Skinner concurs: “He’s a very people-oriented young man who is very aggressive about relationships regarding the development of people, which I think he learned a lot from his own development in the system. I think his abilities to communicate and lead are probably his strongest assets when it comes to the alignment of his team and the organization. Of course, he’s been very successful and he’s in a very key job right now as president of McDonald’s U.S., which is the big dog in the pound.”
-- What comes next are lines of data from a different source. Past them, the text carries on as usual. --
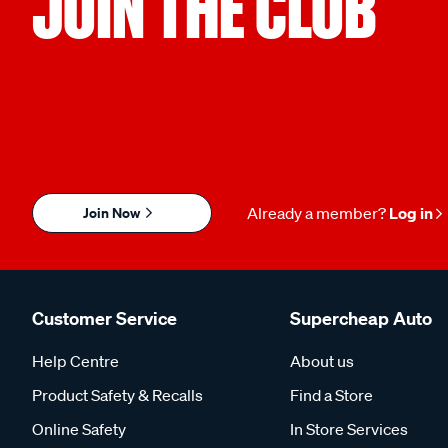
JOIN THE CLUB
Join Now
Already a member?
Log in
Customer Service
Supercheap Auto
Help Centre
About us
Product Safety & Recalls
Find a Store
Online Safety
In Store Services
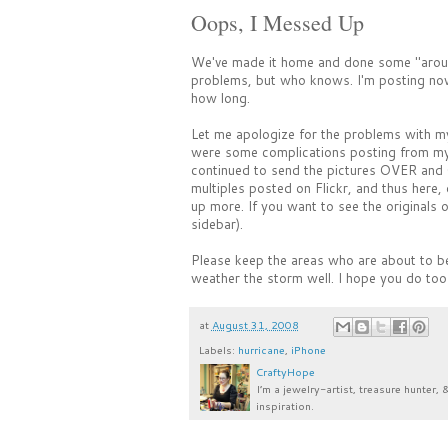
Oops, I Messed Up
We've made it home and done some "aroun
problems, but who knows. I'm posting now 
how long.
Let me apologize for the problems with my
were some complications posting from my i
continued to send the pictures OVER and 
multiples posted on Flickr, and thus here, 
up more. If you want to see the originals o
sidebar).
Please keep the areas who are about to be
weather the storm well. I hope you do too
at
August 31, 2008
Labels:
hurricane
,
iPhone
CraftyHope
I’m a jewelry-artist, treasure hunter, 
inspiration.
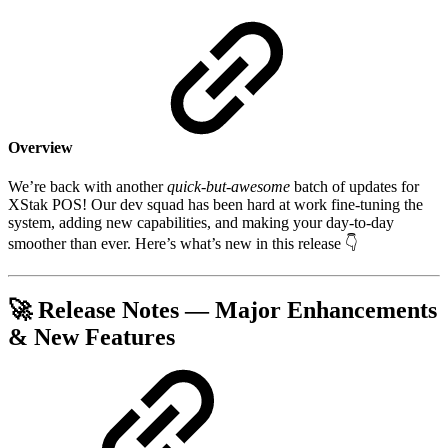
Overview
We’re back with another
quick-but-awesome
batch of updates for
XStak POS! Our dev squad has been hard at work fine-tuning the
system, adding new capabilities, and making your day-to-day
smoother than ever. Here’s what’s new in this release 👇
🚀
Release Notes — Major Enhancements
& New Features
Just as Mines mentored Thompson, Thompson in turn is helping usher in new black managers at McDonald’s. “Don’s a good example of an African American who has worked his way through the ranks,” says Mines, “who hasn’t forgotten where he came from and the importance of mentoring those behind him.”

Donald Thompson
Title: President, McDonald’s USA
Born: 1963
Education: Purdue University, bachelor’s in electrical engineering
Residence: Burr Ridge, IL
Family: Thompson and his wife, Elizabeth, have two children
Hidden Talents: Cooking, particularly Southern cuisine
Breaking Ground: Thompson is the first African American to hold the position of President, McDonald’s USA and Chief Operations Officer, McDonald’s USA
Personal Quote: “We have a rich heritage as African Americans. Don’t get into the pity party of what’s not going to be done for you, because there are so many things you can do for yourself. Others will see what you do and will look to support and help you.”